The violence led the country's transitional ruler, Mustafa Abdul-Jalil to appeal to Libyans in a televised speech to lay down their arms and unite before the country's election next month, when Libyans choose a 200-member assembly to form a government and oversee writing of a new constitution.
The election is supposed to be a milestone on the path to democratic rule after the overthrow last year of Moammar Gadhafi's dictatorship of four decades, but chaos and tribal conflicts have badly marred the transition.
"Everyone should stand united behind building a state of institutions, law and justice," Abdul-Jalil said late Tuesday, "to overcome this agony and reach our dream and the dream of all Libyans: free and fair elections which will be a real beginning in the history of Libya."
Abdul-Jalil's appeal is seen as another example of weakness that has plagued the country's leadership since it declared the liberation of Libya in October after toppling Gadhafi. Since then, Abdul-Jalil has called upon armed militias that fought Gadhafi to integrate under a national army and hand in their weapons, but little has been accomplished.
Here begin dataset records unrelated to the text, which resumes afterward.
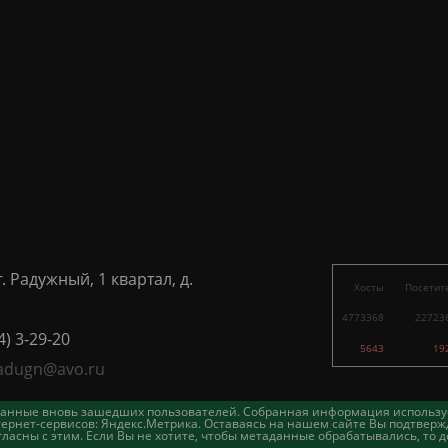
г. Радужный, 1 квартал, д.
Хосты
Посетит
4773368
22723
4) 3-29-20
5643
19
adugn@avo.ru
таданные вновь зашедших пользователей. Собранная информация использу
ернет-сервисов: Яндекс.Метрика. Оставаясь на нашем сайте Вы подтвержд
асны с этим. Если Вы не хотите, чтобы метаданные обрабатывались, то д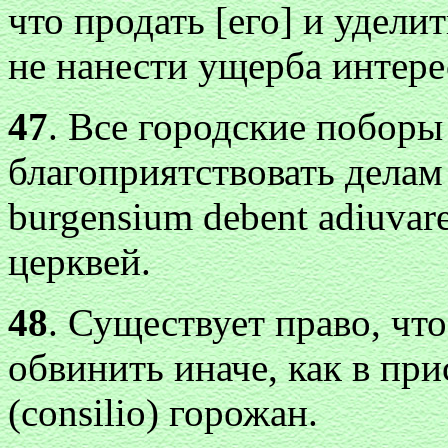
что продать [его] и удели
не нанести ущерба интере
47
. Все городские поборы
благоприятствовать делам
burgensium debent adiuvar
церквей.
48
. Существует право, чт
обвинить иначе, как в пр
(consilio) горожан.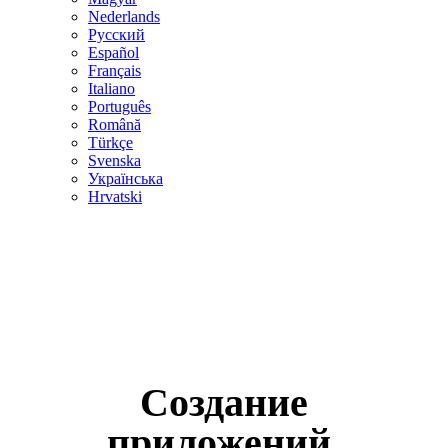
Nederlands
Русский
Español
Français
Italiano
Português
Română
Türkçe
Svenska
Українська
Hrvatski
Создание
приложений,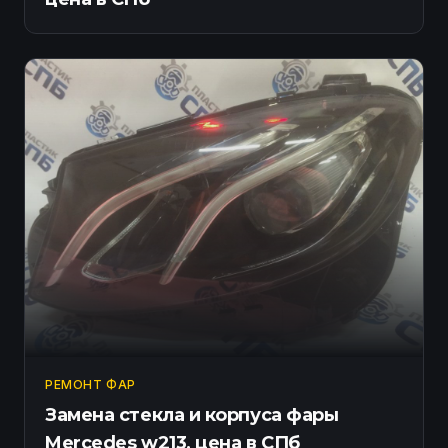
РЕМОНТ ФАР
Замена стекла и корпуса фары
Mercedes w213, цена в СПб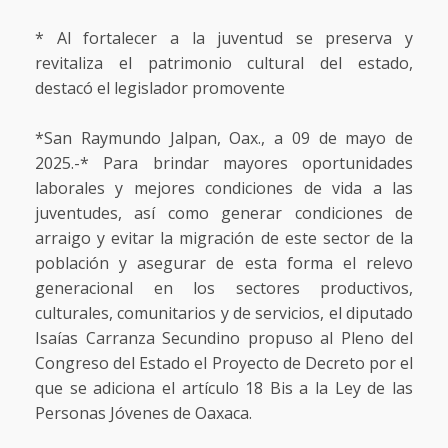
* Al fortalecer a la juventud se preserva y
revitaliza el patrimonio cultural del estado,
destacó el legislador promovente
*San Raymundo Jalpan, Oax., a 09 de mayo de
2025.-* Para brindar mayores oportunidades
laborales y mejores condiciones de vida a las
juventudes, así como generar condiciones de
arraigo y evitar la migración de este sector de la
población y asegurar de esta forma el relevo
generacional en los sectores productivos,
culturales, comunitarios y de servicios, el diputado
Isaías Carranza Secundino propuso al Pleno del
Congreso del Estado el Proyecto de Decreto por el
que se adiciona el artículo 18 Bis a la Ley de las
Personas Jóvenes de Oaxaca.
On Wednesday, dozens of Libyans held a protest in the eastern city of Benghazi expressing dismay at the security situation and demanding to dissolve the militia groups and integrate them into the army, according to the Libyan news agency, LANA. They raised banners reading, "yes to security and safety, no to weapons and chaos," the agency said.
The country is awash with weapons seized by citizens-turned-fighters during the uprising from military barracks and compounds. Former rebels and militias frequently engage in armed clashes with rival tribes and armed groups.
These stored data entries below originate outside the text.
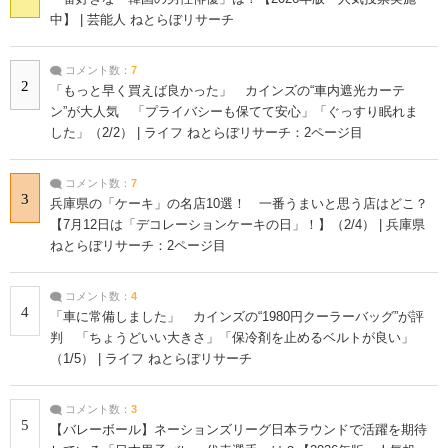
中】 | 芸能人 ねとらぼリサーチ
コメント数：
7
2
「もっと早く買えば良かった」 カインズの“車内遮光カーテ
ン”が大人気 「プライバシーも保てて安心」「ぐっすり眠れま
した」（2/2） | ライフ ねとらぼリサーチ：2ページ目
コメント数：
7
3
兵庫県の「ケーキ」の名店10選！ 一番うまいと思う店はどこ？
【7月12日は「デコレーションケーキの日」！】（2/4） | 兵庫県
ねとらぼリサーチ：2ページ目
コメント数：
4
4
「車に常備しました」 カインズの“1980円クーラーバッグ”が評
判 「ちょうどいい大きさ」「保冷剤を止めるベルトが良い」
（1/5） | ライフ ねとらぼリサーチ
コメント数：
3
5
【バレーボール】ネーションズリーグ日本ラウンドで活躍を期待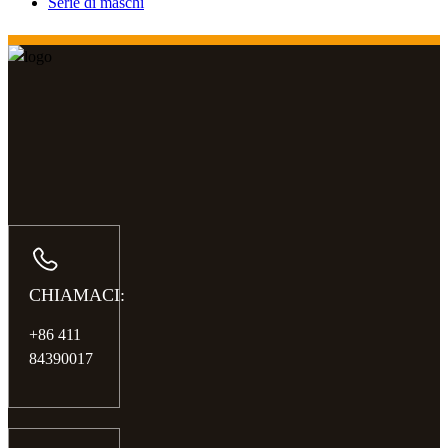
Serie di maschi
CHIAMACI:
+86 411
84390017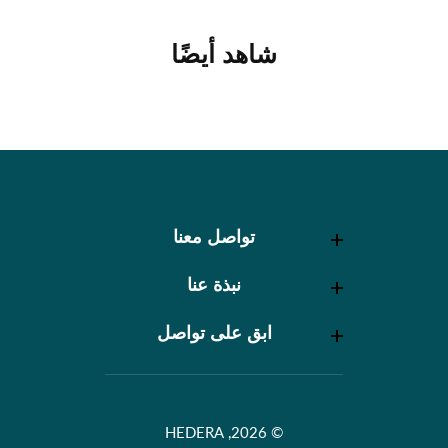
شاهد أيضًا
تواصل معنا
تواصل معنا
نبذة عنا
نبذة عنا
ابق على تواصل
ابق على تواصل
© 2026, HEDERA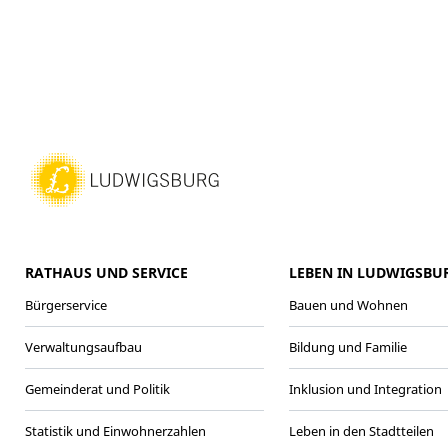
RATHAUS UND SERVICE
LEBEN IN LUDWIGSBU
Bürgerservice
Bauen und Wohnen
Verwaltungsaufbau
Bildung und Familie
Gemeinderat und Politik
Inklusion und Integration
Statistik und Einwohnerzahlen
Leben in den Stadtteilen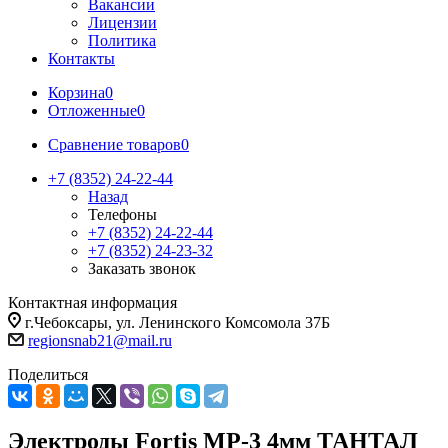
Вакансии
Лицензии
Политика
Контакты
Корзина
0
Отложенные
0
Сравнение товаров
0
+7 (8352) 24-22-44
Назад
Телефоны
+7 (8352) 24-22-44
+7 (8352) 24-23-32
Заказать звонок
Контактная информация
г.Чебоксары, ул. Ленинского Комсомола 37Б
regionsnab21@mail.ru
Поделиться
Электроды Fortis МР-3 4мм ТАНТАЛ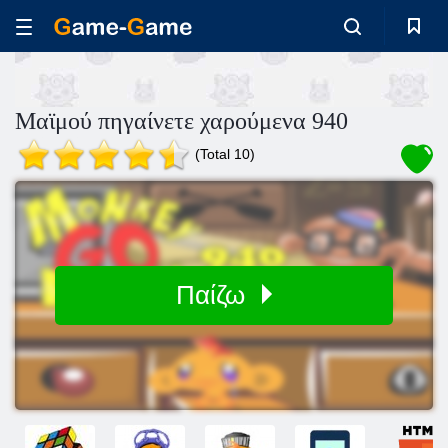
Μαϊμού πηγαίνετε χαρούμενα 940
(Total 10)
Παίζω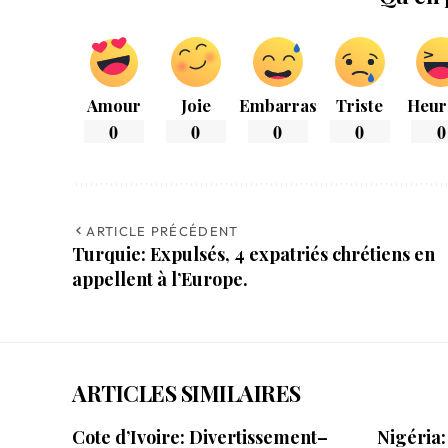
Amour
Joie
Embarras
Triste
Heur
0
0
0
0
0
ARTICLE PRÉCÉDENT
Turquie: Expulsés, 4 expatriés chrétiens en
appellent à l’Europe.
ARTICLES SIMILAIRES
Cote d’Ivoire: Divertissement–
Nigéria: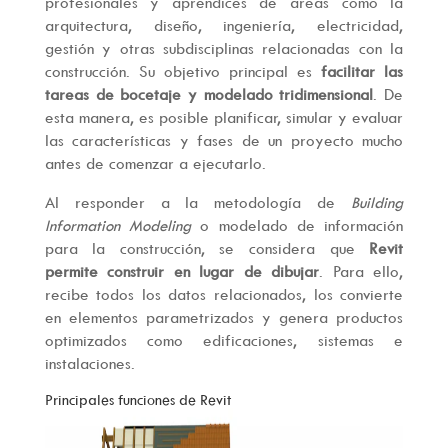
profesionales y aprendices de áreas como la
arquitectura, diseño, ingeniería, electricidad,
gestión y otras subdisciplinas relacionadas con la
construcción. Su objetivo principal es
facilitar las
tareas de bocetaje y modelado tridimensional
. De
esta manera, es posible planificar, simular y evaluar
las características y fases de un proyecto mucho
antes de comenzar a ejecutarlo.
Al responder a la metodología de
Building
Information Modeling
o modelado de información
para la construcción, se considera que
Revit
permite construir en lugar de dibujar
. Para ello,
recibe todos los datos relacionados, los convierte
en elementos parametrizados y genera productos
optimizados como edificaciones, sistemas e
instalaciones.
Principales funciones de Revit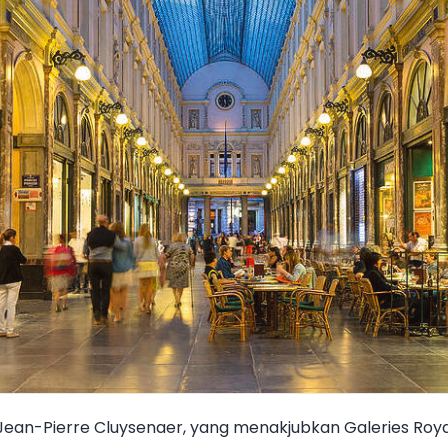
 Jean-Pierre Cluysenaer, yang menakjubkan Galeries Roy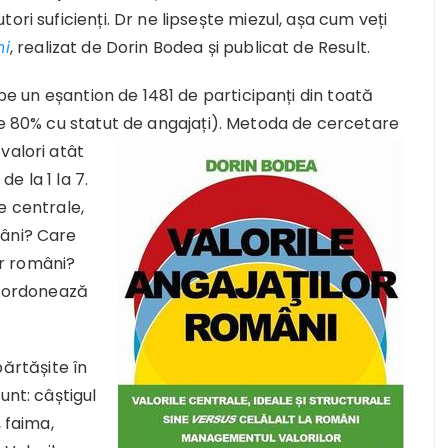
ori suficienți. Dr ne lipsește miezul, așa cum veți
ni
, realizat de Dorin Bodea și publicat de Result.
 pe un eșantion de 1481 de participanți din toată
te 80% cu statut de
angajați). Metoda de cercetare
valori atât
de la 1 la 7.
e centrale,
mâni? Care
lor români?
e ordonează
ărtășite în
unt: câștigul
 faima,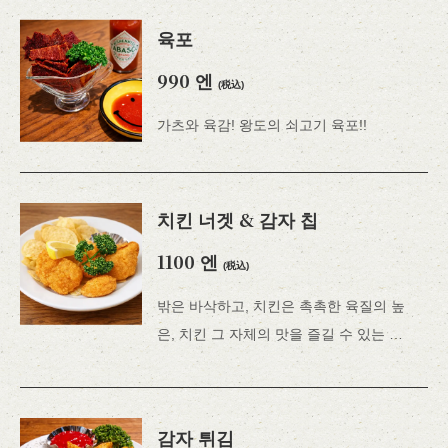
육포
990 엔
(税込)
가츠와 육감! 왕도의 쇠고기 육포!!
치킨 너겟 & 감자 칩
1100 엔
(税込)
밖은 바삭하고, 치킨은 촉촉한 육질의 높
은, 치킨 그 자체의 맛을 즐길 수 있는 너겟
감자 튀김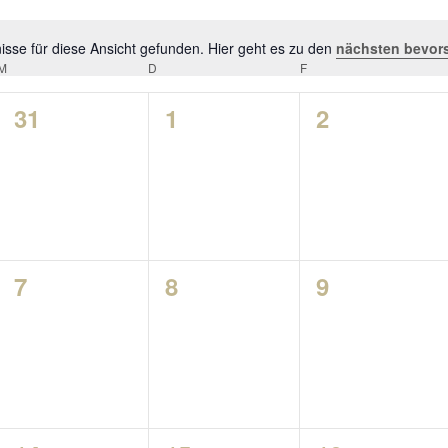
sse für diese Ansicht gefunden. Hier geht es zu den
nächsten bevor
Hinweis
M
D
F
0
0
0
31
1
2
ngen,
Veranstaltungen,
Veranstaltungen,
Veranstalt
gen
0
0
0
7
8
9
ngen,
Veranstaltungen,
Veranstaltungen,
Veranstalt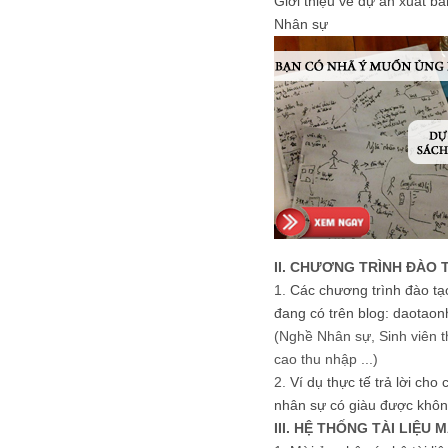
Giới thiệu về dự án xuất b
Nhân sự
II. CHƯƠNG TRÌNH ĐÀO 
1.
Các chương trình đào tạ
đang có trên blog: daotaon
(Nghề Nhân sự, Sinh viên t
cao thu nhập ...)
2.
Ví dụ thực tế trả lời cho
nhân sự có giàu được khôn
III. HỆ THỐNG TÀI LIỆU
In western city of Zintan, home of the rebels who were the first to sweep into the capital of Tripoli in August, dealing the decisive blow to Gadhafi's regime, militiamen have been engaged in gunbattles with a rival tribe called el-Mashisha. That tribe did not join the uprising, and Zintan rebels accuse them of maintaining loyalty to Gadhafi.
According to Nasser al-Manie, the government spokesman, 12 people were killed in the clashes and 89 wounded over the past two days.
Zintan Media Center, speaking for the city's military council, said on its Facebook page on Tuesday that the rival tribe was the one that shot dead a Zintan fighter on his way with a militia force to the southern city of Sabha.
In Sabha, deep in the southern desert, a security patrol came under fire, leaving two dead and 10 injured. In the desert city of Kufra, near Libyan borders with Chad and Sudan, violence flared anew, leaving one dead and dozens injured, according to the agency.
Armed clashes have erupted several times over the past few months, leaving dozens killed and injured, mainly from the African tribe of Tabu, the original inhabitants of south Libya who were heavily suppressed under Gadhafi, and their rivals, the Arab tribe of Zwia.
Libya's transitional council sent a militia force to separate the two, but they came under fire as well.
Along with tribal clashes, small attacks have targeted international and Western embassies in Misrata and Benghazi over the past few days. A group calling itself the "Brigade of Sheik Omar Abdel-Rahman" issued a statement claiming responsibility for two attacks against U.S. consulate in Benghazi and Red Cross offices in Misrata.
Meanwhile, Libya is embroiled in a conflict with the International Criminal Court over who should try deposed leader Moammar Gadhafi's son Seif al-Islam.
On Wednesday, Libya's government spokesman said an initial investigation of a four-member ICC team showed they committed a "security breach." He said a delegation from the ICC has been dispatched to Tripoli to visit the team.